• **GIVEN INFORMATION**:
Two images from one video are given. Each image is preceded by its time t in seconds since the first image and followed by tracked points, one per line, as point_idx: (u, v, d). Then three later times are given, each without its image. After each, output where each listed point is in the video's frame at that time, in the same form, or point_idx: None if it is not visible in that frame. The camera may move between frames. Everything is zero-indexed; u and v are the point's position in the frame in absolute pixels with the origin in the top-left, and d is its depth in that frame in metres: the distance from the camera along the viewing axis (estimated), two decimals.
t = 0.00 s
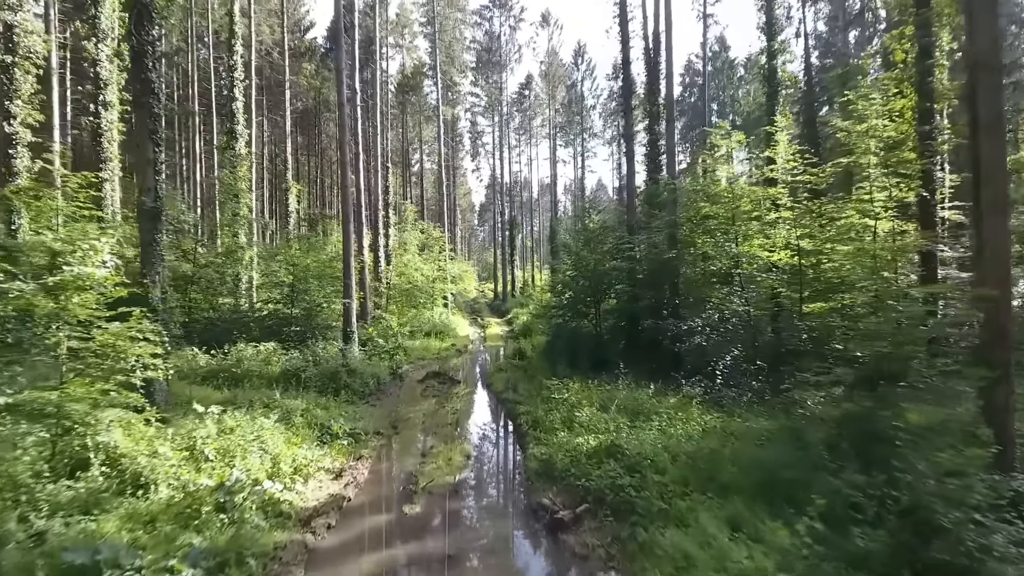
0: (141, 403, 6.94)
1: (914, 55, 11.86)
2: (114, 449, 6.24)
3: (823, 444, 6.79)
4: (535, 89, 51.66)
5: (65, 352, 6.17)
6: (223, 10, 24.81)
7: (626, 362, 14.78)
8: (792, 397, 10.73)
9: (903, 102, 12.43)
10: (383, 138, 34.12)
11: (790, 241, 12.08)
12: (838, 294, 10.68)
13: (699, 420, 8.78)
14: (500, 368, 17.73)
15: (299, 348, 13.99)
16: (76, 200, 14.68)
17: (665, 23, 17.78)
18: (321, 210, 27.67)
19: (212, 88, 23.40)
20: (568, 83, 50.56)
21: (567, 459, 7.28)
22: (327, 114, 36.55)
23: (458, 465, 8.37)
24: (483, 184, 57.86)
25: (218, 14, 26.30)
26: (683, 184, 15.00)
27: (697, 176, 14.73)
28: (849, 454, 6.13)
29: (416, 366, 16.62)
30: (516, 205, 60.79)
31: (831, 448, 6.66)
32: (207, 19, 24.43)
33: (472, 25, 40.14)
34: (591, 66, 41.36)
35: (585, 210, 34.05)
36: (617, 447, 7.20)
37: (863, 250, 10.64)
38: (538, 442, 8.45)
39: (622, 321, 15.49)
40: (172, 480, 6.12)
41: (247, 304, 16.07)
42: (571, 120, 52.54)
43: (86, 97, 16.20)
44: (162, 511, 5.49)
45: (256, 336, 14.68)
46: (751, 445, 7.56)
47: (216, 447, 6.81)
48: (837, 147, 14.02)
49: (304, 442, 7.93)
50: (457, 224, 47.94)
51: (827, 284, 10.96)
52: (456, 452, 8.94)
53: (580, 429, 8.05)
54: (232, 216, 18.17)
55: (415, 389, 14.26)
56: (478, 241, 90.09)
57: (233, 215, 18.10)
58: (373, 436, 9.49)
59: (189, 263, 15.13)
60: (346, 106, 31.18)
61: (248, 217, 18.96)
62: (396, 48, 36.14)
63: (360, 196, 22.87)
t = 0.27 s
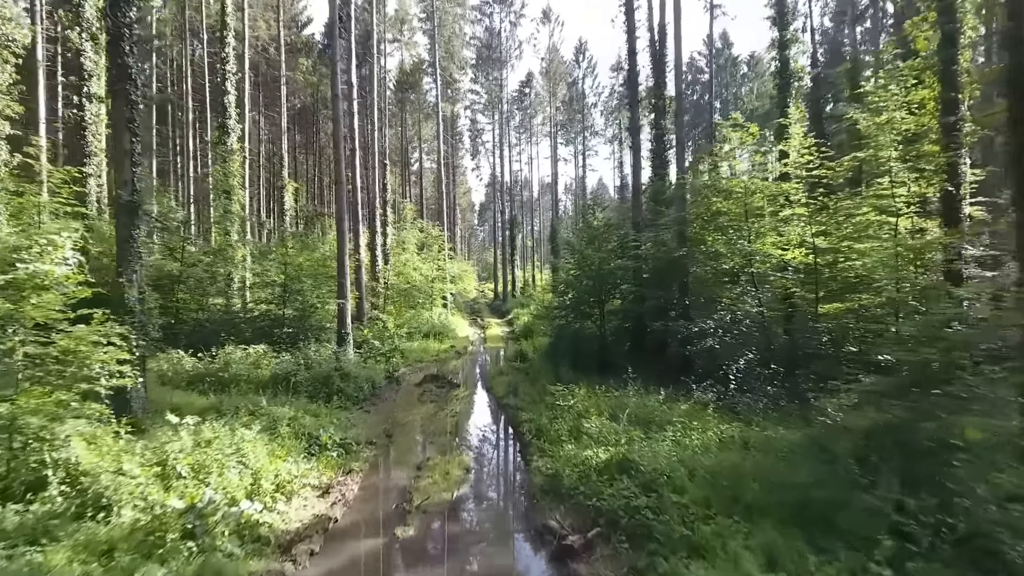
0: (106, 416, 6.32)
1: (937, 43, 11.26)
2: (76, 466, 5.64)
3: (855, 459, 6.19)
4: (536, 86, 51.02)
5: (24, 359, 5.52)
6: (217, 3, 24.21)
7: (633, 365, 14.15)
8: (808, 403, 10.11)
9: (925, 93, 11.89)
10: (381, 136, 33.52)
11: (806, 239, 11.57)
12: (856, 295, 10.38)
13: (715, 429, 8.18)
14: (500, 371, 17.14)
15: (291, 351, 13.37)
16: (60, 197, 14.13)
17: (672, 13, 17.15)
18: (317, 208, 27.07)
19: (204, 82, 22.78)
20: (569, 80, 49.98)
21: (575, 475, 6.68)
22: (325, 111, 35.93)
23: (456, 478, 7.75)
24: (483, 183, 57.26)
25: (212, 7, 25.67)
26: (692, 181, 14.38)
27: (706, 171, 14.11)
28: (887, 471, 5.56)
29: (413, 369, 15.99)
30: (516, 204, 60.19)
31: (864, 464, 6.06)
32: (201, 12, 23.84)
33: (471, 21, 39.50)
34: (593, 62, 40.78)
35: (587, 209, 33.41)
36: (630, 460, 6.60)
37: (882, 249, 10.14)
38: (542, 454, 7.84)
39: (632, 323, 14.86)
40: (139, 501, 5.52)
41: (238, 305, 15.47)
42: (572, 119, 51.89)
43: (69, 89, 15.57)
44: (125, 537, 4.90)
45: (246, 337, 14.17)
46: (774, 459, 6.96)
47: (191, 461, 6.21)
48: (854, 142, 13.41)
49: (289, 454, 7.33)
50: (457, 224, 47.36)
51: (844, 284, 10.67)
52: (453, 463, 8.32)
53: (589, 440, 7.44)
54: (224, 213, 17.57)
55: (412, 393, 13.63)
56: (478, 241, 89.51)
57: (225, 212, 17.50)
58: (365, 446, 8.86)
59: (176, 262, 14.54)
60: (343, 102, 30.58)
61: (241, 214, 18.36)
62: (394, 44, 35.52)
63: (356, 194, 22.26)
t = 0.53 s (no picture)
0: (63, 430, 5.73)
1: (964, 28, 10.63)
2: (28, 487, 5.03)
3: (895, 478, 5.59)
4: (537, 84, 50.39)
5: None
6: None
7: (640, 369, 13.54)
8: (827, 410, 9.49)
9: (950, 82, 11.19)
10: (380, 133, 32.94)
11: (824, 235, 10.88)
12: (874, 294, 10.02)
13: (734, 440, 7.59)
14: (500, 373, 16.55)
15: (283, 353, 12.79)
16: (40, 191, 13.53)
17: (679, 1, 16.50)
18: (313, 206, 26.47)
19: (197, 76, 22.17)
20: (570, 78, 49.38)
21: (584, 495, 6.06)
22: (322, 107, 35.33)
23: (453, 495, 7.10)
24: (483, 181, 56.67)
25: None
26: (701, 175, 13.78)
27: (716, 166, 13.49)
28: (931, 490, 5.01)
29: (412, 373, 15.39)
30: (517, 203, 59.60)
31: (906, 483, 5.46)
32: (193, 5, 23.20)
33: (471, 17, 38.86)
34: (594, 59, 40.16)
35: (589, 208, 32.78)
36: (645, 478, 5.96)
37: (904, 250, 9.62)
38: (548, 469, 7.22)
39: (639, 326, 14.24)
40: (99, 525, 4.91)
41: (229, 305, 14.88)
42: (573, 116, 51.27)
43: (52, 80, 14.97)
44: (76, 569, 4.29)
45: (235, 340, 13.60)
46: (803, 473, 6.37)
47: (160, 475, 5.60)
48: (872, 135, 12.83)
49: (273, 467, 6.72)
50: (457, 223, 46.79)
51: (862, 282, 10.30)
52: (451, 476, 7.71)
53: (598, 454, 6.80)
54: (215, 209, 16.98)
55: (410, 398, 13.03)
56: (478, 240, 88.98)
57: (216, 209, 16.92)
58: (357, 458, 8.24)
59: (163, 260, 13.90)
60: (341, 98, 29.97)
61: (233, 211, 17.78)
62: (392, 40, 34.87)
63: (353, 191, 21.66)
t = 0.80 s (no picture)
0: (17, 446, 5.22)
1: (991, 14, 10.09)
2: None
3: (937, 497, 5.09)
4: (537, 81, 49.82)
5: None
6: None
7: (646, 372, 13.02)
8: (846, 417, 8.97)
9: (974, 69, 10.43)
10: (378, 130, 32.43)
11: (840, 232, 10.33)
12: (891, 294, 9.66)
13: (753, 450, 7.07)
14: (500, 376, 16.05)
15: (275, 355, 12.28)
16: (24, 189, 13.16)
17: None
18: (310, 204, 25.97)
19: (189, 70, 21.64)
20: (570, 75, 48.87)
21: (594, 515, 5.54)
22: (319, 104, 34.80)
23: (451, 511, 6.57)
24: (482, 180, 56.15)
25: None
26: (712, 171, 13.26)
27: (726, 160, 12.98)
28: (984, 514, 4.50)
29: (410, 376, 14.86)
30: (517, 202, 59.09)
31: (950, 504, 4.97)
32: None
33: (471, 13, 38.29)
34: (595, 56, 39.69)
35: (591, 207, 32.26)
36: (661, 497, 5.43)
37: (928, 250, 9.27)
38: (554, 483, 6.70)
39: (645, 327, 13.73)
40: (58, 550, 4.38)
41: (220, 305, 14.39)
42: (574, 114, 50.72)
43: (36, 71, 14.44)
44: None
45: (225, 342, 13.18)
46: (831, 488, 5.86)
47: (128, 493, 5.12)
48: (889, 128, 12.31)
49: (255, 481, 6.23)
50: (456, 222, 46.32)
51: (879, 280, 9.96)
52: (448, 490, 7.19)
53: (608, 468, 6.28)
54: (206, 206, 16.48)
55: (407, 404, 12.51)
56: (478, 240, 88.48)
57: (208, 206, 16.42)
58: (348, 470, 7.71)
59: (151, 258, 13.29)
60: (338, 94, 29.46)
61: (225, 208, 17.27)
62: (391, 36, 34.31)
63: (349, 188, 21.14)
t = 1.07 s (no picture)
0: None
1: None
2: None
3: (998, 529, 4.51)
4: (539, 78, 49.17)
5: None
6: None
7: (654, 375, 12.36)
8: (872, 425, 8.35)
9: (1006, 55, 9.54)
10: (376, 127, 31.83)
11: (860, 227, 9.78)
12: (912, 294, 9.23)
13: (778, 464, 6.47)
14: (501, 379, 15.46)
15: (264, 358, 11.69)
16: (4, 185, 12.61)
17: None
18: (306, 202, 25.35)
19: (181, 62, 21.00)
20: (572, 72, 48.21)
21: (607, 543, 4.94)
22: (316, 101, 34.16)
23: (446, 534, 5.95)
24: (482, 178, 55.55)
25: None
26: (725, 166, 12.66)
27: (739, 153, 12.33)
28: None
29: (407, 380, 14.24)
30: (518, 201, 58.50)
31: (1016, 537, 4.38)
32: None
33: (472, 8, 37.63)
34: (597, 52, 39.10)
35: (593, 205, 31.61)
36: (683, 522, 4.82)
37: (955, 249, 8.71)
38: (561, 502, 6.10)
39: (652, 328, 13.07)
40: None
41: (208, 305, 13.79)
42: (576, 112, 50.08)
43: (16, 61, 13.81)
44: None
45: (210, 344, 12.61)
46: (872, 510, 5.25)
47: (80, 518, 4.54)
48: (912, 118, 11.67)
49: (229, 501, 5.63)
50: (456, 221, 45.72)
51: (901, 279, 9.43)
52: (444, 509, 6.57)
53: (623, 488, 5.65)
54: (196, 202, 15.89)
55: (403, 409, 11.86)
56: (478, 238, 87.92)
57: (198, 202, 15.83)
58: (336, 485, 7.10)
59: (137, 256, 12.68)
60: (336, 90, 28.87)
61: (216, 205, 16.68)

• **YOUR ASSIGNMENT**:
Skip every picture, and restate word for word only the lines above from the line containing "10: (383, 138, 34.12)" to the line containing "49: (289, 454, 7.33)", both of them included.

• **OUTPUT BELOW**:
10: (383, 138, 34.12)
11: (790, 241, 12.08)
12: (838, 294, 10.68)
13: (699, 420, 8.78)
14: (500, 368, 17.73)
15: (299, 348, 13.99)
16: (76, 200, 14.68)
17: (665, 23, 17.78)
18: (321, 210, 27.67)
19: (212, 88, 23.40)
20: (568, 83, 50.56)
21: (567, 459, 7.28)
22: (327, 114, 36.55)
23: (458, 465, 8.37)
24: (483, 184, 57.86)
25: (218, 14, 26.30)
26: (683, 184, 15.00)
27: (697, 176, 14.73)
28: (849, 454, 6.13)
29: (416, 366, 16.62)
30: (516, 205, 60.79)
31: (831, 448, 6.66)
32: (207, 19, 24.43)
33: (472, 25, 40.14)
34: (591, 66, 41.36)
35: (585, 210, 34.05)
36: (617, 447, 7.20)
37: (863, 250, 10.64)
38: (538, 442, 8.45)
39: (622, 321, 15.49)
40: (172, 480, 6.12)
41: (247, 304, 16.07)
42: (571, 120, 52.54)
43: (86, 97, 16.20)
44: (162, 511, 5.49)
45: (256, 336, 14.68)
46: (751, 445, 7.56)
47: (216, 447, 6.81)
48: (837, 147, 14.02)
49: (304, 442, 7.93)
50: (457, 224, 47.94)
51: (827, 284, 10.96)
52: (456, 452, 8.94)
53: (580, 429, 8.05)
54: (232, 216, 18.17)
55: (415, 389, 14.26)
56: (478, 241, 90.09)
57: (233, 215, 18.10)
58: (373, 436, 9.49)
59: (189, 263, 15.13)
60: (346, 106, 31.18)
61: (248, 217, 18.96)
62: (396, 48, 36.14)
63: (360, 196, 22.87)
t = 0.27 s
0: (106, 416, 6.32)
1: (937, 43, 11.26)
2: (76, 466, 5.64)
3: (855, 459, 6.19)
4: (536, 86, 51.02)
5: (24, 359, 5.52)
6: (217, 3, 24.21)
7: (633, 365, 14.15)
8: (808, 403, 10.11)
9: (925, 93, 11.89)
10: (381, 136, 33.52)
11: (806, 239, 11.57)
12: (856, 295, 10.38)
13: (715, 429, 8.18)
14: (500, 371, 17.14)
15: (291, 351, 13.37)
16: (60, 197, 14.13)
17: (672, 13, 17.15)
18: (317, 208, 27.07)
19: (204, 82, 22.78)
20: (569, 80, 49.98)
21: (575, 475, 6.68)
22: (325, 111, 35.93)
23: (456, 478, 7.75)
24: (483, 183, 57.26)
25: (212, 7, 25.67)
26: (692, 181, 14.38)
27: (706, 171, 14.11)
28: (887, 471, 5.56)
29: (413, 369, 15.99)
30: (516, 204, 60.19)
31: (864, 464, 6.06)
32: (201, 12, 23.84)
33: (471, 21, 39.50)
34: (593, 62, 40.78)
35: (587, 209, 33.41)
36: (630, 460, 6.60)
37: (882, 249, 10.14)
38: (542, 454, 7.84)
39: (632, 323, 14.86)
40: (139, 501, 5.52)
41: (238, 305, 15.47)
42: (572, 119, 51.89)
43: (69, 89, 15.57)
44: (125, 537, 4.90)
45: (246, 337, 14.17)
46: (774, 459, 6.96)
47: (191, 461, 6.21)
48: (854, 142, 13.41)
49: (289, 454, 7.33)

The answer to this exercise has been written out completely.